Ermeni Soykırımı’nın neden olduğu hasarı özetle beş maddede anlatmaya çalışayım.

1-         Osmanlı İmparatorluğu’nda yaşayan 1 milyondan fazla Ermeni hayatını kaybetti.

2-         On ya da yüz binlerce Ermeni kadın ve çocuk, Türk ve Kürt hanelerinde yaşamaya zorlandı veya ‘gelin’, odalık, seks kölesi, hizmetçi ya da evlatlık olarak alındı.

3-         Hayatta kalan Ermenilerin büyük bölümü, komşu ülkelere ya da dünyanın dört bir yanında başka ülkelere dağıldı.

4-         Ermenilere ait tüm mülkiyet, Türk devleti, yerel elit, bölgedeki gruplar ya da soykırım suçuna karışmış bazı bireyler tarafından el konuldu.

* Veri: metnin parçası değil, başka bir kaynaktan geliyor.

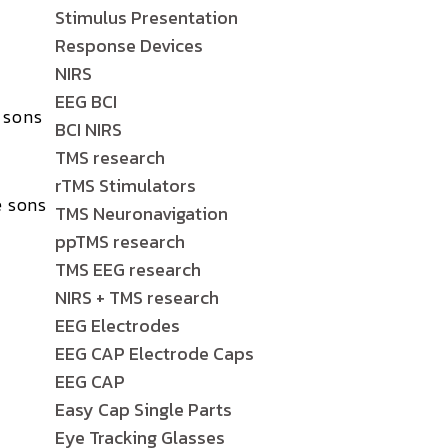
Stimulus Presentation
Response Devices
NIRS
EEG BCI
 sons
BCI NIRS
TMS research
rTMS Stimulators
e sons
TMS Neuronavigation
s
ppTMS research
TMS EEG research
NIRS + TMS research
EEG Electrodes
EEG CAP Electrode Caps
EEG CAP
Easy Cap Single Parts
Eye Tracking Glasses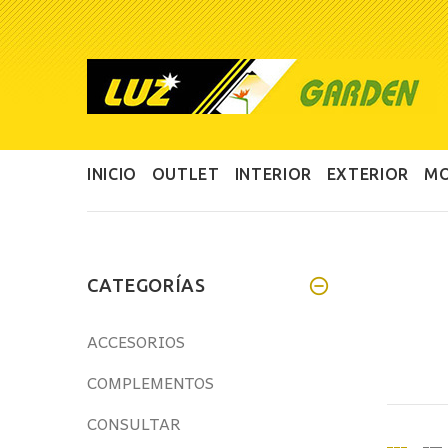
INICIO
OUTLET
INTERIOR
EXTERIOR
MO
CATEGORÍAS
ACCESORIOS
COMPLEMENTOS
CONSULTAR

Kilise arazileri, okullar, özel mülkiyet de dahil olmak üzere Ermeni toplumuna ait tüm mal-mülk; kiliseler, evler, ticari mekânlar, fabrikalar, diğer binalar, işletmeler, para, mücevher, tarla, çiftlik hayvanları, değerli ne varsa el konuldu veya çalındı.

5-         Dinî, iktisadi, eğitimsel, kültürel ve siyasi tüm kurum ve yapılar, ya yıkıldı ya da iyice cılızlaştırıldı ve kalanlar da Türkiye’den kovuldu.

Bu bahsedilen hasarlar, daha sonra 1918-1920 arasında yaşamış olan ilk bağımsız Ermenistan Cumhuriyeti’ne ve ardılı cumhuriyetlere yönelik başka hasarlara da yol açtı: Güvenlik kaybı, genç ve küçük Ermenistan Cumhuriyeti’nin gelişimini engelleyen ekonomik kısıtlar ve demografik handikaplar… Öyle ki, bu hasarların yarattığı sonuçlar, hâlâ bugünün Ermenistan Cumhuriyeti’ne zarar verip insanları göçe zorluyor.